- Excerpt provided:
How XSEDE's ECSS program is helping researchers understand tornados with scientific visualization and data mining
A dark, greenish sky...a loud roar, similar to a freight train...low-lying clouds - if you see approaching storms or any of the danger signs, take shelter immediately. A tornado might be in your path!
Amy McGovern, a computer scientist at the University of Oklahoma, has been studying tornadoes, nature's most violent storms for eight years. She uses computational thinking to help understand and solve these scientific problems. Computational thinking is a way of solving problems, designing systems, and understanding human behavior that draws on concepts fundamental to computer science. In science and engineering, computational thinking is an essential part of the way people think about and understand the world.
"Since 2008, we've been trying to understand the formation of tornadoes, what causes tornadoes, and why some storms generate tornadoes and other storms don't," McGovern said. "Weather is a real world application where we can really make a difference to people." She wants to find solutions that are useful.
Specifically, she is trying to identify precursors of tornadoes in supercell simulations by generating high resolution simulations of these thunderstorms. Supercell storms, sometimes referred to as rotating thunderstorms, are a special kind of single cell thunderstorm that can persist for many hours. They are responsible for nearly all of the significant tornadoes produced in the U.S. and for most of the hailstorms larger than golf ball size. McGovern would like to generate as many as 100 different supercell simulations during this project.
In addition to high resolution simulations, McGovern is also using a combination of data mining and visualization techniques as she explores the factors that separate tornado formation from tornado failure.

- Requests:
1. In the article on tornado research, copy everything from "How XSEDE's ECSS" down to "in your path!".
2. Write what comes next in the article on tornado research, starting right after its final sentence.

[Records of where elements appear]
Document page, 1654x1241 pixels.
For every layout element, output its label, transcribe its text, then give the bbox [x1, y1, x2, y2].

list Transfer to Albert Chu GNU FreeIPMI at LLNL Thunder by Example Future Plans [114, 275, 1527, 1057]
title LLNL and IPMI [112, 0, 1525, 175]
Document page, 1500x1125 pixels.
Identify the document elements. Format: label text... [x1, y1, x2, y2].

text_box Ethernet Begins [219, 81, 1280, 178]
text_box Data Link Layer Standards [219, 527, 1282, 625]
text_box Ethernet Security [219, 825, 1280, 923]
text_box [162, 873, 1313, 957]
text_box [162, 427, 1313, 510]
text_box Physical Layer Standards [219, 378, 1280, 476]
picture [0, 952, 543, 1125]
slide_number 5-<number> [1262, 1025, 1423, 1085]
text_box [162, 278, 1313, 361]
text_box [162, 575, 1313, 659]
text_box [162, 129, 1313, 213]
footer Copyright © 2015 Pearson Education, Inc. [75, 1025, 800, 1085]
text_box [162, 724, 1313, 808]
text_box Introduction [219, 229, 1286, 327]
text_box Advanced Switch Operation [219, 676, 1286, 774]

- Answers per task:
1.
How XSEDE's ECSS program is helping researchers understand tornados with scientific visualization and data mining
A dark, greenish sky...a loud roar, similar to a freight train...low-lying clouds - if you see approaching storms or any of the danger signs, take shelter immediately. A tornado might be in your path!

2.
Studying tornadoes and violent weather comes with a high learning curve, as it requires the application of science and technology to predict the state of the atmosphere for a given location. When McGovern first started the research with a National Science Foundation (NSF) Career Grant, she had to attend several classes so that she would understand more about meteorology, the interdisciplinary scientific study of the atmosphere. She worked closely with meteorology students who taught her about the atmosphere, and she, in turn, taught them about computer science. They went back and forth until they understood each other.
The early research generated by the NSF Career Grant resulted in developing data mining software and developing initial techniques on lower resolution simulations.
"Now, we're trying to make high resolution simulations of super cell storms, or tornadoes," McGovern said. "What we get with the simulations are the fundamental variables of whatever our resolution is—we've been doing 100 meter x 100 meter cubes—there's no way you can get that kind of data without doing simulations. We're getting the fundamental variables like pressure, temperature and wind, and we're doing that for a lot of storms, some of which will generate tornadoes and some that won't. The idea is to do data mining and visualization to figure out what the difference is between the two."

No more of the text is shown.